Journaling as a mainstay

(A letter style entry about Covid 19- heads up so you can choose whethere you’re in the headspace to read this now or wish to return later)

Hello lovely,

How are you? Thanks for coming back and reading another one of these. I’m happy to have you here with me. I want today’s blogpost to read like a letter. I hope you enjoy the change in format.

The not so new news is Coronavirus. Global pandemic, lockdown, and quarantine are some of the keywords of the current times. A huge element of being instructed to stay indoors is challenging for me. Obviously as someone who has been sectioned (almost a decade ago now) it is not surprising that this feels very close to the skin. Autonomy is something of a theme that keeps on cropping up this year.

I don’t this is limited to me and my experiences though. I believe that it’s an entirely human feeling, to instinctively recoil at a command that seeks to keep you confined. Isn’t prison seens as a crime and punishment system? It’s punishing because your freedom of movement is voided. (We’ll talk another day about how prison also seems to void human rights, and the whole rehabilitation issue. I have huge feelings around institutionising humans.)

I find myself deeply concerned about the long term implications of our current conditions.

Today the Govt spokepeoples were talking about secondary deaths due to Cv19 they talked about comorbidity. They talked about “BAME” ( slowly coming to really dislike that term) covid rates. I waited with baited breath for them to talk about class, race, poverty how these things intersect with people’s likelihood to contract the illness, how they correlate with how likely they are offered treatment/testing or not believed and sent off …. of course this was not mentioned. Of course not.

Though “the pandemic” has all but painted bold the social inequalities that are built into the very fabric of many of our societies, by many it still goes unseen, unspoken about, and out of awareness.

There’s been such loss and grief.

Numerous people, souls who laughed, thought, felt, loved, were lights, complicated, joyous, passionate, have departed this life.

My Lord grant solace to all those grieving, and soothe them in their experience of loss, of breaking, and hurting.

It’s now more than ever that we realise the value of community perhaps. It feels like another thing that’s been painted bold. This spiritual human interconnectedness. This is a light, and I have hopes that this reconnection to our sense of collective purpose strengthens throughout and beyond this time.

There’s been a whole host of different experiences I guess, and it’s just, I think societies are bound to change in many unimaginable ways on the other side of this. Im hoping to be a part of the effort to make sure this is a “for the better” outcome than a “for the worse” type of thing. Tie your camel, and leave the rest to Him.

So having put things into context of course there’s a lot of feelings and emotions coming up, some mine, some the feelings of others that i feel so easily atuned to (hello, extraverted feeling). My current experience is that it’s taking even more energy than usual to maintain boundaries in that respect.

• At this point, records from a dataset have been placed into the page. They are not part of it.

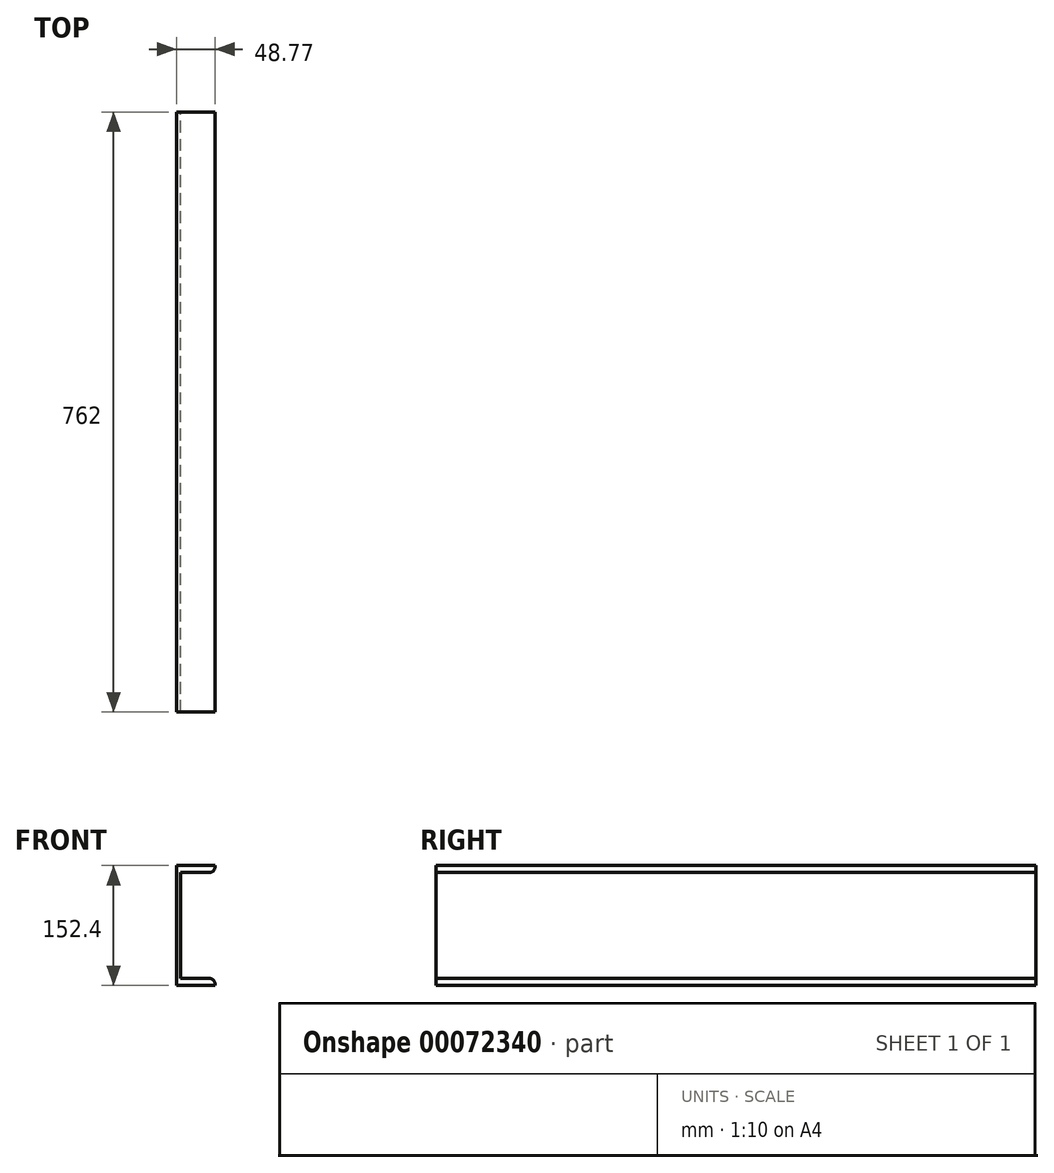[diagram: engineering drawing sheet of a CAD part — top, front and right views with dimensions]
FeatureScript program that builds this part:
annotation { "Feature Type Name" : "Feature", "Feature Type Description" : "" }
export const myFeature = defineFeature(function(context is Context, id is Id, definition is map)
    precondition{}
    {
        {
            var Q0;
            Q0=qCreatedBy(makeId("Front.planeOp"),FACE);
            var sketch = newSketch(context, id + "F0", { "sketchPlane" : qUnion([Q0])});
            skLineSegment(sketch, "E0", {"start": v(-31.5, 72.68) * mm, "end": v(-31.5, -72.31) * mm});
            skLineSegment(sketch, "E1", {"start": v(-31.5, -72.31) * mm, "end": v(17.27, -72.31) * mm});
            skLineSegment(sketch, "E2", {"start": v(17.27, -72.31) * mm, "end": v(17.27, -69.95) * mm});
            skLineSegment(sketch, "E3", {"start": v(10.92, -63.6) * mm, "end": v(-26.42, -63.6) * mm});
            skLineSegment(sketch, "E4", {"start": v(-26.42, -63.6) * mm, "end": v(-26.42, 71.38) * mm});
            skLineSegment(sketch, "E5", {"start": v(-26.42, 71.38) * mm, "end": v(10.92, 71.38) * mm});
            skLineSegment(sketch, "E6", {"start": v(17.27, 77.73) * mm, "end": v(17.27, 80.09) * mm});
            skLineSegment(sketch, "E7", {"start": v(17.27, 80.09) * mm, "end": v(-31.5, 80.09) * mm});
            skLineSegment(sketch, "E8", {"start": v(-31.5, 72.68) * mm, "end": v(-31.5, 80.09) * mm});
            skPoint(sketch, "E9.visualSharp", {"position": v(17.27, -63.6) * mm});
            skArc(sketch, "E9.filletArc", {"start": v(17.27, -69.95) * mm, "mid": v(15.4, -65.46) * mm, "end": v(10.92, -63.6) * mm});
            skPoint(sketch, "E10.visualSharp", {"position": v(17.27, 71.38) * mm});
            skArc(sketch, "E10.filletArc", {"start": v(10.92, 71.38) * mm, "mid": v(15.4, 73.24) * mm, "end": v(17.27, 77.73) * mm});
            skSolve(sketch);
        }
        {
            var Q0;
            Q0=makeQuery(id+"F0.imprint","IMPRINT",FACE,{"disambiguationData":[TD([[makeQuery(id+"F0.imprint","IMPRINT",EDGE,{"derivedFrom":sQuery(id+"F0.wireOp",EDGE,"E0")}),1.0]])]});
            extrude(context, id + "F1", {"entities" : qUnion([Q0]), "depth" : 762 * mm});
        }
    });
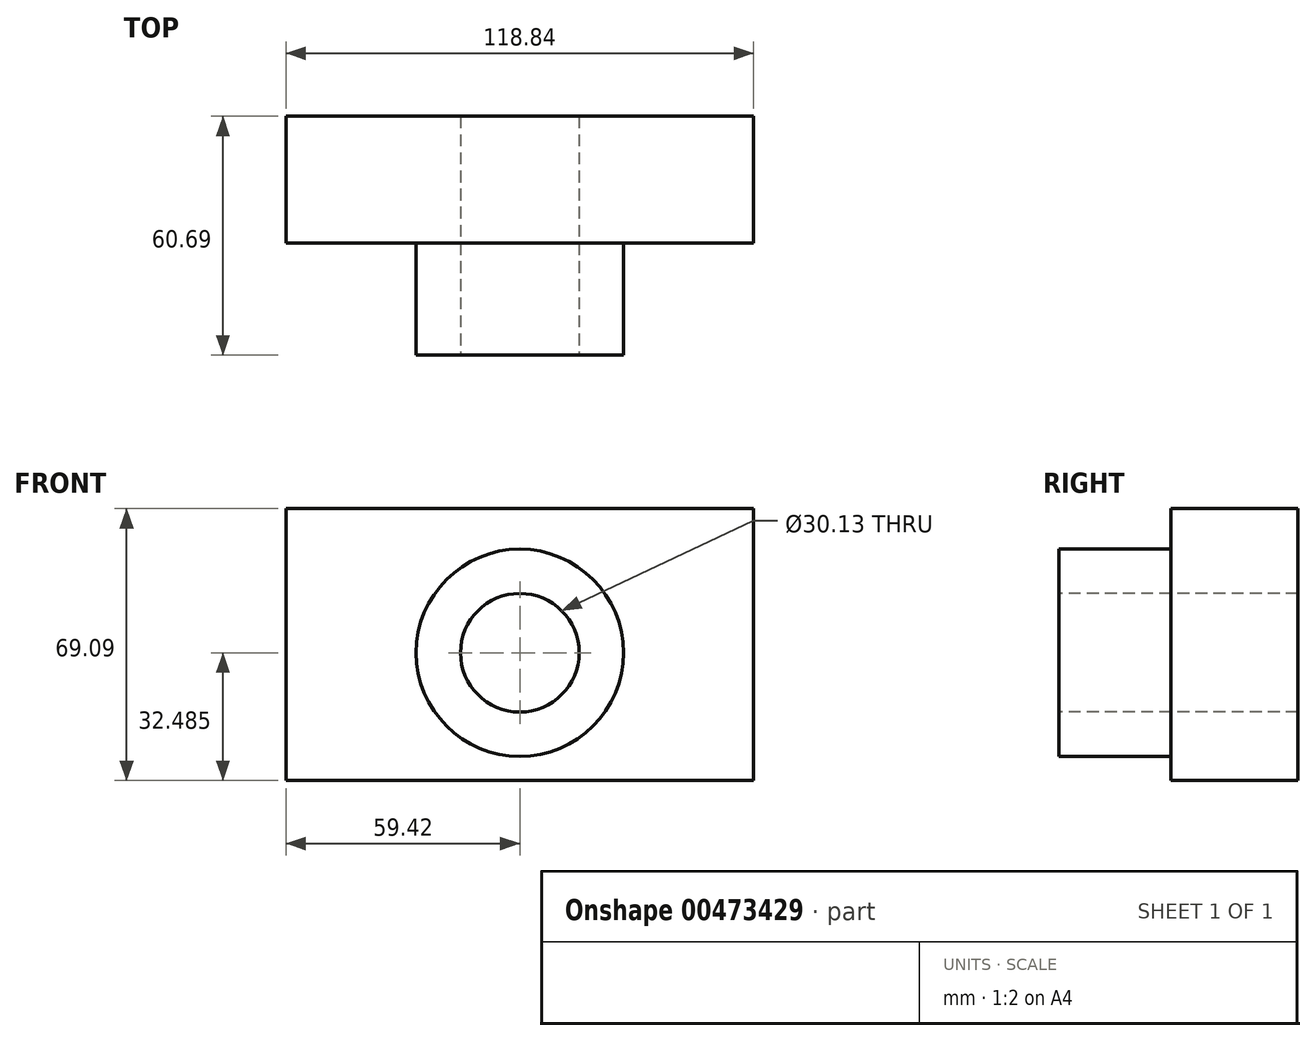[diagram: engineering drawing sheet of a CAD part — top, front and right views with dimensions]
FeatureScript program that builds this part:
annotation { "Feature Type Name" : "Feature", "Feature Type Description" : "" }
export const myFeature = defineFeature(function(context is Context, id is Id, definition is map)
    precondition{}
    {
        {
            var Q0;
            Q0=qCreatedBy(makeId("Top.planeOp"),FACE);
            var sketch = newSketch(context, id + "F0", { "sketchPlane" : qUnion([Q0])});
            skLineSegment(sketch, "E0.bottom", {"start": v(59.42, -16.12) * mm, "end": v(-59.42, -16.12) * mm});
            skLineSegment(sketch, "E0.top", {"start": v(59.42, 16.12) * mm, "end": v(-59.42, 16.12) * mm});
            skLineSegment(sketch, "E0.left", {"start": v(59.42, -16.12) * mm, "end": v(59.42, 16.12) * mm});
            skLineSegment(sketch, "E0.right", {"start": v(-59.42, -16.12) * mm, "end": v(-59.42, 16.12) * mm});
            skPoint(sketch, "E0.middle", {"position": v(0, 0) * mm});
            skSolve(sketch);
        }
        {
            var Q0;
            Q0 = qSketchRegion(id + "F0", true);
            extrude(context, id + "F1", {"entities" : qUnion([Q0]), "depth" : 69.1 * mm});
        }
        {
            var Q0;
            Q0=makeQuery(id+"F1.opExtrude","SWEPT_FACE",FACE,{"disambiguationData":[OSD([sQuery(id+"F0.wireOp",EDGE,"E0.bottom")])]});
            var sketch = newSketch(context, id + "F2", { "sketchPlane" : qUnion([Q0])});
            skCircle(sketch, "E1", {"center": v(0, 32.48) * mm, "radius": 15.06 * mm});
            skCircle(sketch, "E2", {"center": v(0, 32.48) * mm, "radius": 26.34 * mm});
            skSolve(sketch);
        }
        {
            var Q0;
            Q0=makeQuery(id+"F2.imprint","IMPRINT",FACE,{"disambiguationData":[TD([[makeQuery(id+"F2.imprint","IMPRINT",EDGE,{"derivedFrom":sQuery(id+"F2.wireOp",EDGE,"E1")}),1.0]])]});
            extrude(context, id + "F3", {"entities" : qUnion([Q0]), "operationType" : NewBodyOperationType.REMOVE, "oppositeDirection" : true, "depth" : 104.65 * mm});
        }
        {
            var Q0;
            Q0 = qSketchRegion(id + "F2", true);
            extrude(context, id + "F4", {"entities" : qUnion([Q0]), "operationType" : NewBodyOperationType.ADD, "depth" : 28.45 * mm});
        }
    });
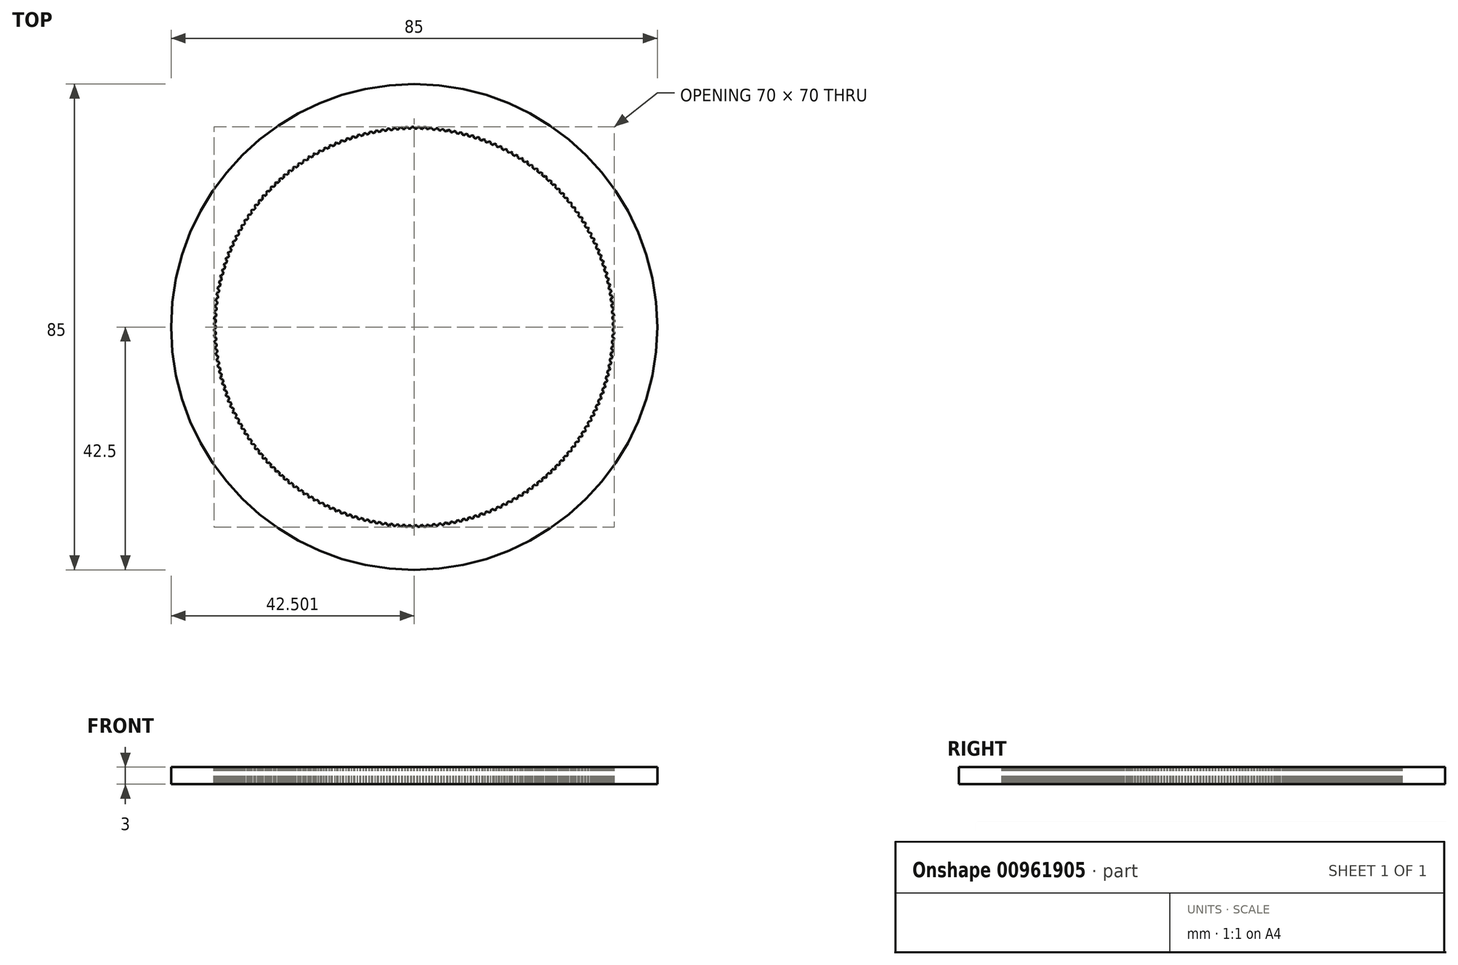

Hence I’m grateful to have journalling, as a great resource to sift through feelings, identify mine, sort them out from other people’s emotions, and then even looking into projections.

One of my new journaling experiences recently has been getting really relaxed in my body before hand, sort of floating along my mind’s currents and then feeling deeply into any emotion/memory that comes up. After that i breathe deeply, then stretch, and then turn to my journal.

There’s so much stuff coming up. Isn’t that always the case, that the more work you do, the more work there seems to be that needs doing. Such is the joy and sorrow of life.

Anyway that’s it, I just wanted to check in. And express things on here. This is history in the living, and I want to remember it exactly as it was lived for me, not however it might be reworked to fit objectives and poli-socio-economic narratives in the time after.